Het hof sluit zich vervolgens zonder degelijke motivering aan bij de gefaseerde afbouwregeling van de rechtbank. Op grond van die afbouwregeling wordt de alimentatie in twee korte fases van ieder een jaar gereduceerd tot nul (van een kleine € 400 naar € 0 in drie stappen). Daarna resteren nog bijna twee jaar, tot de 65e verjaardag van de vrouw en in die periode gaat haar inkomen aanzienlijk achteruit. Gelet op de hoge motiveringseisen die de Hoge Raad stelt, ook aan beslissingen over een afbouwregeling, had hier meer van het hof verwacht mogen worden. De vrouw voerde aan dat de man voldoende draagkracht had, maar het hof noemt slechts dat de man door zijn pensionering minder inkomen heeft dan voorheen. Of de man de alimentatie zonder enig probleem kon dragen, een factor die volgens de Hoge Raad van belang kan zijn (HR 16 maart 2007, ECLI:NL:HR:2007:AZ0617), is evenwel niet door het hof beoordeeld. Men kan zich afvragen of de motivering op deze wijze voldoet aan de strenge eisen die de Hoge Raad stelt.
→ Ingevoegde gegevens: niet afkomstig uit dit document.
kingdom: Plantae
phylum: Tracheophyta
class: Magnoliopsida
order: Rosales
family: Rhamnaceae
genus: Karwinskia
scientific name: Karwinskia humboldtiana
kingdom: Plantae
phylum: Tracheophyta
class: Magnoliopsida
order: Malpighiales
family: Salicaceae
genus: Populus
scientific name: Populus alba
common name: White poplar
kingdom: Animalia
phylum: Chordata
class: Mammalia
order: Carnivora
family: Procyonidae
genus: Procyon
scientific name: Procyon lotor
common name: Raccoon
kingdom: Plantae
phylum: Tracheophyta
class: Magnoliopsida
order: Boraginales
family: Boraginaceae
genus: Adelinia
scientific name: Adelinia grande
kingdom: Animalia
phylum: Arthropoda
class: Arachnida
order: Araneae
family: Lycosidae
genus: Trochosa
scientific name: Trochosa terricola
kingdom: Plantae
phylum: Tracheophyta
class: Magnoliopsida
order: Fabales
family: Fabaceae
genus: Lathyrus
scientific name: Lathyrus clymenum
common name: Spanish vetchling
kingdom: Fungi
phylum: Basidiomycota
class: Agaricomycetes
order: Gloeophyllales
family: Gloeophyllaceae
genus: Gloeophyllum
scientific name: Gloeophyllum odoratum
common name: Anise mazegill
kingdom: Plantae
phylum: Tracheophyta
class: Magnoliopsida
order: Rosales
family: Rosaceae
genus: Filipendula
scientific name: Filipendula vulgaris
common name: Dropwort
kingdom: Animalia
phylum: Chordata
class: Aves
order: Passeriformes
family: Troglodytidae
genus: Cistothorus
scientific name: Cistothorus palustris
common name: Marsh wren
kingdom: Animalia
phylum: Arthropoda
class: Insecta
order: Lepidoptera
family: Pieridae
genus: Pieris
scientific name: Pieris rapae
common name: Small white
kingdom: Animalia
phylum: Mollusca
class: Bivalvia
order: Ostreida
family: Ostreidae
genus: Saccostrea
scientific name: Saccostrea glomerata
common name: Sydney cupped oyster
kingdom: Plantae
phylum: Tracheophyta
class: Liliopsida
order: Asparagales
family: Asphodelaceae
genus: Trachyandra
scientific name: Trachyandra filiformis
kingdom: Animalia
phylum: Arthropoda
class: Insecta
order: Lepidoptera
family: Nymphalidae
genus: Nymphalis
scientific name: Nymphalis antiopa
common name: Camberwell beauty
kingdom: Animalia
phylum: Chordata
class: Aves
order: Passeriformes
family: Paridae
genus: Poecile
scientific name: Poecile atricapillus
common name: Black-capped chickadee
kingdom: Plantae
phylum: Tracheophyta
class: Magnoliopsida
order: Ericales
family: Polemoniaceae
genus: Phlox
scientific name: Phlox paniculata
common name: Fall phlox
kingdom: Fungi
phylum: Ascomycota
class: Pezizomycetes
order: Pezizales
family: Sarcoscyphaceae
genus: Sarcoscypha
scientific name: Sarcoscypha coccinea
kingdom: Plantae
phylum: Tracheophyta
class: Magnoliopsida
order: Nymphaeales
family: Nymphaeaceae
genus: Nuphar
Verder is opmerkelijk dat het hof de afgenomen lotsverbondenheid laat meewegen in de beslissing tot beëindiging. Het is namelijk inherent aan het tijdsverloop dat de lotsverbondenheid afneemt en dit is an sich dan ook geen feit dat mee zou moeten wegen. Toch komt men de verminderde lotsverbondenheid ook in andere uitspraken tegen als ondersteunend argument in dit soort beslissingen (Hof Den Bosch, 14 september 2010, ECLI:NL:GHSHE:2010:BN7154; Hof Den Bosch 11 oktober 2011, ECLI:NL:GHSHE:2011:BT7406).